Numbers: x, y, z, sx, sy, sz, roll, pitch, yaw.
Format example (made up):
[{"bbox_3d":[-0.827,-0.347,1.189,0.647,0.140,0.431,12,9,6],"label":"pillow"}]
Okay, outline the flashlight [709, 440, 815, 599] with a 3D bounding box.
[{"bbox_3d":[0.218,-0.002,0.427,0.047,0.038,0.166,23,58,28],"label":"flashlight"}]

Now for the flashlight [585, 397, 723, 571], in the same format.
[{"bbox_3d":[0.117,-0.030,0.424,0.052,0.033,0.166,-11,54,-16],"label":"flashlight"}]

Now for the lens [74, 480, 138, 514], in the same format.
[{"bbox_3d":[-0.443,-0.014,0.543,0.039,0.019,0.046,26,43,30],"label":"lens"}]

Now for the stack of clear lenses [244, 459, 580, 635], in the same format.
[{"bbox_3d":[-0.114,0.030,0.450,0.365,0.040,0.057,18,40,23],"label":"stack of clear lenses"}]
********************
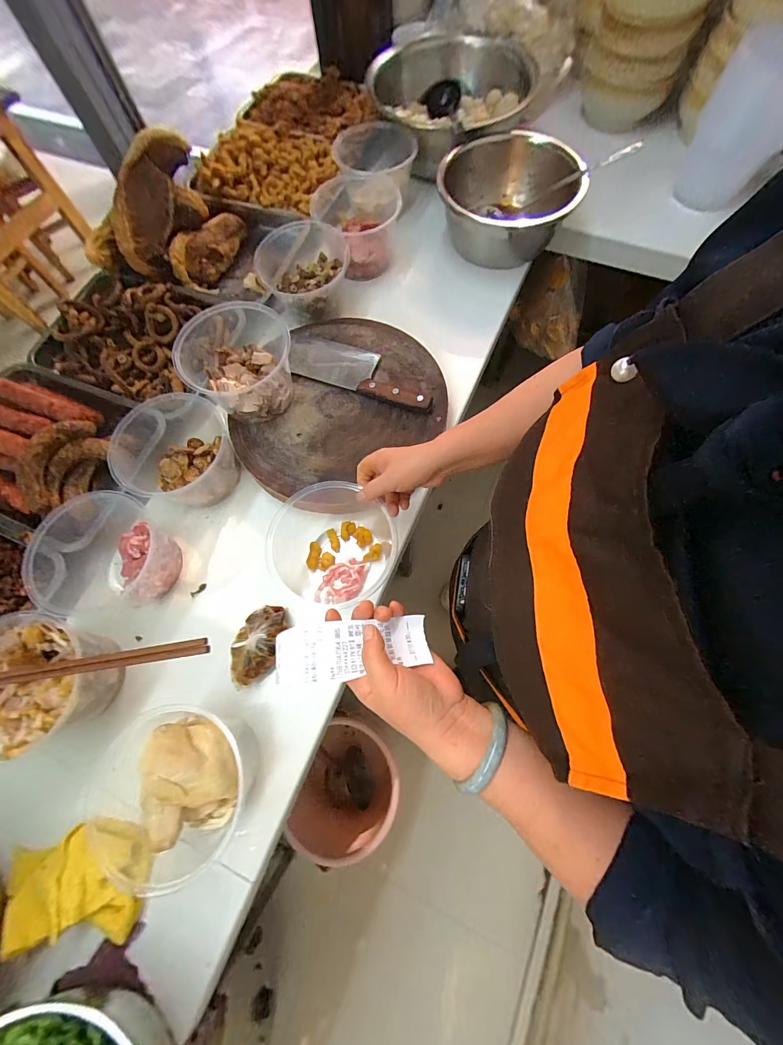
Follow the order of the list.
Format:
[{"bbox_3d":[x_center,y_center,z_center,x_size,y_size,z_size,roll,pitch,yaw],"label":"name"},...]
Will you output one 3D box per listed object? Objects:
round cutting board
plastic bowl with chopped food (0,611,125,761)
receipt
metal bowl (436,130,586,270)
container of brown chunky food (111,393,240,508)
********************
**WHAT IS NEEDED**
What you give back must be the stretch above, starting at the line with "Follow the order of the list." and ending at the line with "container of brown", copied exactly.

**OUTPUT BELOW**
Follow the order of the list.
Format:
[{"bbox_3d":[x_center,y_center,z_center,x_size,y_size,z_size,roll,pitch,yaw],"label":"name"},...]
Will you output one 3D box per listed object? Objects:
round cutting board
plastic bowl with chopped food (0,611,125,761)
receipt
metal bowl (436,130,586,270)
container of brown chunky food (111,393,240,508)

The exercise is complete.